DOCUMENT SOURCE -
Un modèle d'IA capable de contrôler différents types de robots, allant des bras robotiques aux drones, vient d’être présenté par des chercheurs de l'université de Californie à Berkeley et de l'université Carnegie Mellon. Ce modèle “transformer”, baptisé CrossFormer, permet d'opérer des bras robotiques, des robots quadrupèdes, des robots à roues, et même des drones.
Parler à tous les robots
Habituellement, les logiciels de contrôle robotique sont spécifiquement adaptés à la configuration physique de chaque robot. En effet, les différences structurelles entre robots – qu'il s'agisse d'un bras fixe avec des articulations complexes ou d'un robot quadrupède en mouvement constant – posent un défi important pour la collecte et l'utilisation de données. Chaque type de robot génère des observations et des actions variées, rendant difficile l’entraînement d’un modèle unique à partir de données hétérogènes.
Pour surmonter ce problème, les chercheurs ont mis en place des initiatives de mutualisation des données, comme les ensembles Open X-Embodiment et Droid, afin de réunir des données provenant de différents robots. L'objectif est de favoriser un "transfert positif", c'est-à-dire que les compétences acquises lors de l'apprentissage d'une tâche spécifique améliorent la performance sur d'autres tâches. Toutefois, cette approche est limitée par la diversité des configurations physiques et des capteurs utilisés par chaque robot.
Un transformer pour les gouverner tous
Le modèle CrossFormer se distingue par sa capacité à traiter cette diversité sans nécessiter d'adaptations spécifiques des données d'entrée. Il s'appuie sur une architecture de type "transformer", souvent utilisée dans les modèles de traitement du langage naturel. Ce type de modèle est capable de traiter des séquences de données complexes en analysant simultanément les relations entre les différents éléments, ce qui permet une meilleure gestion des séquences de données variées provenant de différents robots.

CONSIGNE -
Reproduisez sans modification le passage de l'article sur CrossFormer qui commence à « Un modèle d'IA » et se termine à « même des drones. ».

MATÉRIEL SOURCE -
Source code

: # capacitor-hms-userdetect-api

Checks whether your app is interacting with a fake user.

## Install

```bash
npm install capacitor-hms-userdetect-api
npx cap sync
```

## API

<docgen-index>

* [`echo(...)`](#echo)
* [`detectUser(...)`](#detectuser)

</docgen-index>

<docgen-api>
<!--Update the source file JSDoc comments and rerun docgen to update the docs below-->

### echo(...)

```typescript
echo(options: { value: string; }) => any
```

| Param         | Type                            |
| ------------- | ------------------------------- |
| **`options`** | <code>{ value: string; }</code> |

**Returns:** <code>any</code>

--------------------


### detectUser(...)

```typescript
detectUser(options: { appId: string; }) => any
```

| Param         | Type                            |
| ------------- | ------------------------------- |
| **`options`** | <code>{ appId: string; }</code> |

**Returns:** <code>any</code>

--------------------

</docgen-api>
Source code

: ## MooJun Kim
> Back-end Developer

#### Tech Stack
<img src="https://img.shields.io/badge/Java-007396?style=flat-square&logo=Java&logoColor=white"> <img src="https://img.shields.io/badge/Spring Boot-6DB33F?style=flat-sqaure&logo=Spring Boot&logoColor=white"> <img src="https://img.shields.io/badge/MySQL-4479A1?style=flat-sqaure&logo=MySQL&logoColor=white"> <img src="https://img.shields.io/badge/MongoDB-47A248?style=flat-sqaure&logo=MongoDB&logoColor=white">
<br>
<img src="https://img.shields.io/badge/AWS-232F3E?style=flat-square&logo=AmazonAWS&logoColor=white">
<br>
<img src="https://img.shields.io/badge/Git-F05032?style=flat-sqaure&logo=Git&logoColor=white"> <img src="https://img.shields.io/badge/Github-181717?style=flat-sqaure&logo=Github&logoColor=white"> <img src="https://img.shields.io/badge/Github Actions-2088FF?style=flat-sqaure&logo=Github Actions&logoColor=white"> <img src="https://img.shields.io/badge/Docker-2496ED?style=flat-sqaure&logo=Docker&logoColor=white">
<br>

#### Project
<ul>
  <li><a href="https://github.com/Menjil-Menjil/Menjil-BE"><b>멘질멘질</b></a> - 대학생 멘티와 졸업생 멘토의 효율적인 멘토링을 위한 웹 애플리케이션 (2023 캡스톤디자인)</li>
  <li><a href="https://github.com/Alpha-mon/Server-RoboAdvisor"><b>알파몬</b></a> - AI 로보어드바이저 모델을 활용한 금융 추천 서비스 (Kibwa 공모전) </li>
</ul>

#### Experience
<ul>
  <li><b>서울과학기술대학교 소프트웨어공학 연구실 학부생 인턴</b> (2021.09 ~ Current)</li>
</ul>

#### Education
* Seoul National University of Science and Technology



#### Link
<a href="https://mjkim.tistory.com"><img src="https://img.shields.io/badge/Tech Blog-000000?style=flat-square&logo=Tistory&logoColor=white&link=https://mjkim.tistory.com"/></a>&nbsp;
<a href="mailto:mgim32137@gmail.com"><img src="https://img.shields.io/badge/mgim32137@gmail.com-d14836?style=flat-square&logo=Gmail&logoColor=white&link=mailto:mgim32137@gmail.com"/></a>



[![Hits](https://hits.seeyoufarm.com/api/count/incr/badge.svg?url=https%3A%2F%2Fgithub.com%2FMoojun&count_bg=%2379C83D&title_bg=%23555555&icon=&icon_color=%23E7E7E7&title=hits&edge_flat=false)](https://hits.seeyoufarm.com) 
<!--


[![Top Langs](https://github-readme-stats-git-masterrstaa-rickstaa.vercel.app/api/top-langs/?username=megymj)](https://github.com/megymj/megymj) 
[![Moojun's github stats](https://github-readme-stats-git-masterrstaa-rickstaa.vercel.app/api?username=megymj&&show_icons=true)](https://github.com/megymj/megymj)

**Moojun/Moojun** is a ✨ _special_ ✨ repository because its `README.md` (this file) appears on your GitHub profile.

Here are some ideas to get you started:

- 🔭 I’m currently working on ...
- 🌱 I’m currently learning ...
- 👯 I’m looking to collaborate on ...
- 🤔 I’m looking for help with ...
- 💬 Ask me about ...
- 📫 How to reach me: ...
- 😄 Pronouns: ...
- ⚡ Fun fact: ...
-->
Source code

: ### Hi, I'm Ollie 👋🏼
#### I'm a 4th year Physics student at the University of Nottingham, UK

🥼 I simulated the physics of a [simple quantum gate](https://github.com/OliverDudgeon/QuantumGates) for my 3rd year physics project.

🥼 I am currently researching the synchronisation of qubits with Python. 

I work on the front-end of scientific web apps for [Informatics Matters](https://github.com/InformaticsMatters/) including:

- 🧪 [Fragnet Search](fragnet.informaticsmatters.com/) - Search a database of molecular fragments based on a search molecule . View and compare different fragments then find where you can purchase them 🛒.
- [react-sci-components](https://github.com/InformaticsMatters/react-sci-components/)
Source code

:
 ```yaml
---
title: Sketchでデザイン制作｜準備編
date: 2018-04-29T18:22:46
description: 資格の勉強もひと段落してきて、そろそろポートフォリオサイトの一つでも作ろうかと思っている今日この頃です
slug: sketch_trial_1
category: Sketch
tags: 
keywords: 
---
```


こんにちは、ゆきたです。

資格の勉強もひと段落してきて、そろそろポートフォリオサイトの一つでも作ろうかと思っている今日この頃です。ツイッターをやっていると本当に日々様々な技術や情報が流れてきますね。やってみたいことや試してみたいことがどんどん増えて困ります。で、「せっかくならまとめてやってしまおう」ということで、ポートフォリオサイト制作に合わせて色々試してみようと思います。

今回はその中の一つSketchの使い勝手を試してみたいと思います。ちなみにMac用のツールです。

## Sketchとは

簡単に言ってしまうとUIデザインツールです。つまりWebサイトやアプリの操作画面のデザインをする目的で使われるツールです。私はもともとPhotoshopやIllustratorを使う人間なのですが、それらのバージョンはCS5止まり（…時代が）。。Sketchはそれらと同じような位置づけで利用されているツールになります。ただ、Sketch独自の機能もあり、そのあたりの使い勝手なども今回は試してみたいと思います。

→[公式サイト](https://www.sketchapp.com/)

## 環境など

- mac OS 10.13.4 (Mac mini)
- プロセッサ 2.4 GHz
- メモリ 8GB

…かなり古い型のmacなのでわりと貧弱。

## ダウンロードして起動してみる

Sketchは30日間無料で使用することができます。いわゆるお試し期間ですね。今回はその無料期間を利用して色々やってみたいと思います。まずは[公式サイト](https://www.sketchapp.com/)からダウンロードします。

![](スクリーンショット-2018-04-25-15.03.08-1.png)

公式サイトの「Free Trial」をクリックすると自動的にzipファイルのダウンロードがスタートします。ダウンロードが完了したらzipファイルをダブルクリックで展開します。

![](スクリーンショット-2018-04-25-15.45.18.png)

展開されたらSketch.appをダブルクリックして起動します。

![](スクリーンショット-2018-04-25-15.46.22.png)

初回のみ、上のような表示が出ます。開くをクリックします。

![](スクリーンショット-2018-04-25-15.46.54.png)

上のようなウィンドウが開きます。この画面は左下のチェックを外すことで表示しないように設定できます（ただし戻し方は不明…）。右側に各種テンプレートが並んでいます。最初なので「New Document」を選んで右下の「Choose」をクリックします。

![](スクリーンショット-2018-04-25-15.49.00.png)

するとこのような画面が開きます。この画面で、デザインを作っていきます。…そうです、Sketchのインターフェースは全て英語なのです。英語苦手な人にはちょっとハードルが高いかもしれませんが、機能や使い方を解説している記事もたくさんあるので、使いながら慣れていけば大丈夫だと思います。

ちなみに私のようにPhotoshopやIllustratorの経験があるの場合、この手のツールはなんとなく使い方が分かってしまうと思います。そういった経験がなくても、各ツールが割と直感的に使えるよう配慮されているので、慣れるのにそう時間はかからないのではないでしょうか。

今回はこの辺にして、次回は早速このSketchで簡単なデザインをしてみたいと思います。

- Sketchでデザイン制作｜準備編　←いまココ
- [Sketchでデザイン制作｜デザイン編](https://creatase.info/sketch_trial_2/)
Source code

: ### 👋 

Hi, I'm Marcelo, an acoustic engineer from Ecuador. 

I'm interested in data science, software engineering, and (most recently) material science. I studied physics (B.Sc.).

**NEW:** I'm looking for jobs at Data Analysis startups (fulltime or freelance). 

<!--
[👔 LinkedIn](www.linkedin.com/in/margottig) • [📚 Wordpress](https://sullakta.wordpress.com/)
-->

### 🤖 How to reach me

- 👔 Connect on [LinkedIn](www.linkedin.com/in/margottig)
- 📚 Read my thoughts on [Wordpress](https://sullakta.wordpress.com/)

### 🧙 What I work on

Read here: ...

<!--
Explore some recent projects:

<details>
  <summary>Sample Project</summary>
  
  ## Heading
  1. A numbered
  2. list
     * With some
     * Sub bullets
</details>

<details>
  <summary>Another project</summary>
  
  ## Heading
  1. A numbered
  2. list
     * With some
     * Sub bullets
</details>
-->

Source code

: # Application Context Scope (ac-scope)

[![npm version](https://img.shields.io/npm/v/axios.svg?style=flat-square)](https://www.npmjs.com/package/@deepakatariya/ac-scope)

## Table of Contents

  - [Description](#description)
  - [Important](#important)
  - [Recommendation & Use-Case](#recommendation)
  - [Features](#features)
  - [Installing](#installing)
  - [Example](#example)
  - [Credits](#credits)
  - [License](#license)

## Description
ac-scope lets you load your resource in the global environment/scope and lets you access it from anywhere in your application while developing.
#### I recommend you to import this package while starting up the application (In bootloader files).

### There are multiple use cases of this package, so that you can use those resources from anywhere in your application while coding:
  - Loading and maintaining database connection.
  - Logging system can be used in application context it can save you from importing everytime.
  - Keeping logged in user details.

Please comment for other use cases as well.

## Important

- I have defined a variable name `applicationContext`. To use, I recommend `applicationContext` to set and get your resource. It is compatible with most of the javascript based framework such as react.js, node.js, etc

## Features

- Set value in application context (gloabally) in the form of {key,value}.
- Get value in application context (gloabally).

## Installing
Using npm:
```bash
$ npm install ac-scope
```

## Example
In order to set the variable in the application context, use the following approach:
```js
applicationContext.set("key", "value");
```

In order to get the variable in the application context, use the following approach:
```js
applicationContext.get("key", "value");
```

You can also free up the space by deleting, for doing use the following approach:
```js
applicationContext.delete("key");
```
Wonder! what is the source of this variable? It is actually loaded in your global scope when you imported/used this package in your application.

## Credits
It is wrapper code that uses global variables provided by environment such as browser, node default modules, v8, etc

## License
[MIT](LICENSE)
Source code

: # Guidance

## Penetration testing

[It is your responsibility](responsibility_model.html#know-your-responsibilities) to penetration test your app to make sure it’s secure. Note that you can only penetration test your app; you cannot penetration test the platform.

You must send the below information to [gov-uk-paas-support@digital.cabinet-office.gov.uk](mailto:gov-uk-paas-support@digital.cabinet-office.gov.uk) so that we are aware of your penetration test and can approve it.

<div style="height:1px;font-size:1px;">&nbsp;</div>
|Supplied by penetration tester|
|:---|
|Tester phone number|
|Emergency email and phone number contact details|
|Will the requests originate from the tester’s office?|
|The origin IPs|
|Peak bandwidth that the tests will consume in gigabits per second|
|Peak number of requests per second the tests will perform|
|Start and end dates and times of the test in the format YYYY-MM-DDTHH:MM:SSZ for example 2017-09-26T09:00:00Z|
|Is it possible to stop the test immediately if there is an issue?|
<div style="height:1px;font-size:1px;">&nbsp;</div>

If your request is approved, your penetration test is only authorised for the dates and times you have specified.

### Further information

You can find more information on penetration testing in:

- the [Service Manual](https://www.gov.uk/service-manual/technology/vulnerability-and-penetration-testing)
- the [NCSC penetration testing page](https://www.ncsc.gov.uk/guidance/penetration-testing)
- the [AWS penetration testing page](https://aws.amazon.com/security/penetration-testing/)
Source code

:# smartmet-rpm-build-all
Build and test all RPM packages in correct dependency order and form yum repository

RÉSULTAT -
Un modèle d'IA capable de contrôler différents types de robots, allant des bras robotiques aux drones, vient d’être présenté par des chercheurs de l'université de Californie à Berkeley et de l'université Carnegie Mellon. Ce modèle “transformer”, baptisé CrossFormer, permet d'opérer des bras robotiques, des robots quadrupèdes, des robots à roues, et même des drones.